Updated: May 7, 2021

Ich weiß nicht was soll es bedeuten

Dass ich so traurig bin

Ein Märchen aus uralten Zeiten

Das geht mir nicht durch den Sinn.

(Heinrich Heine, 1822)


I cannot determine the meaning Of sorrow that fills my breast: A fable of old, through it streaming, Allows my mind no rest.

(translated: Frank 1998)


My grandmother liked to tell me the story of the Loreley when I was a child. I still hear her sing this whimsical tune, which she accompanied on her mandolin. It gave me goosebumps every time and left me with that melancholy feeling the song describes, that “heavy sorrow that fills my breast.”


“Loreley” is the name of a steep rock in the Rhine valley at a particularly fatal bent of the river. It is also the name of an old German legend, as well as the name of a literary figure, eternalized in the above ballad by Heinrich Heine in 1822, set to melody by Clara Schumann.


According to legend, the beautiful Lore Lay –who is either a sorceress, a siren, a nixen, an undine or all of those combined – lured sailors to their watery deaths by sitting upon that rock, singing, as she combed her long, golden hair. Distracted by her beauty, the sailors forgot about navigating their boats, crashed against that fatal rock – and drowned.

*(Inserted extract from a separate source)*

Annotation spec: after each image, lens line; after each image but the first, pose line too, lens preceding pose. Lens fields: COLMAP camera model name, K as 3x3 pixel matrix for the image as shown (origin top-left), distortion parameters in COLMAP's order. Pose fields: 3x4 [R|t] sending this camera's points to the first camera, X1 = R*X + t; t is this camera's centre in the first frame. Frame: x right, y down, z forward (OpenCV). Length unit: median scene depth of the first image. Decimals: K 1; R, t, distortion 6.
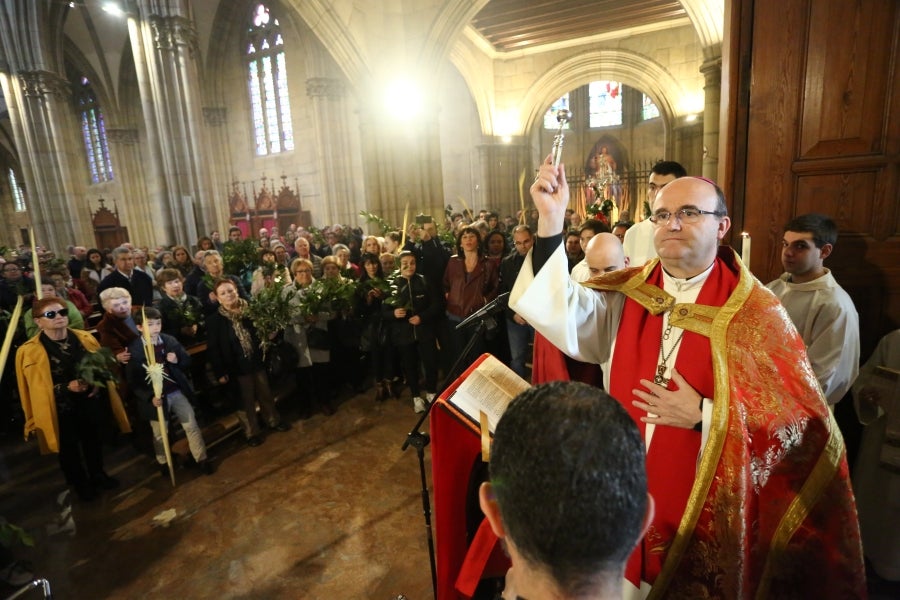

There is some truth at the core of every legend. The area near the Loreley rock is considered to be the most dangerous part of the entire Rhine river. The sharp bent narrows down to only 200m. Currents and maelstroms make navigation difficult, pushing boats against submerged rocks and sandbanks. Throughout the ages, many sailors came to tragedy as they shipwrecked at that particular part of the Rhine. Or maybe it was the Loreley who had bewitched them?


There are different versions of the legend. In the ballad by Clemens Brentano (1801), the heartbroken Loreley throws herself off the rock to be with her faithless sailor – who, upon seeing her, crashes against the rock and drowns. A double tragedy.


Why did I choose to write about this legend? When I saw the cover of Sea of Secrets, I heard my grandmother’s mandolin again and her voice as she sang: Ich weiss nicht was soll das bedeuten… and then I knew that my story would be about the Loreley. Even if I just wrote it for myself, for a childhood memory.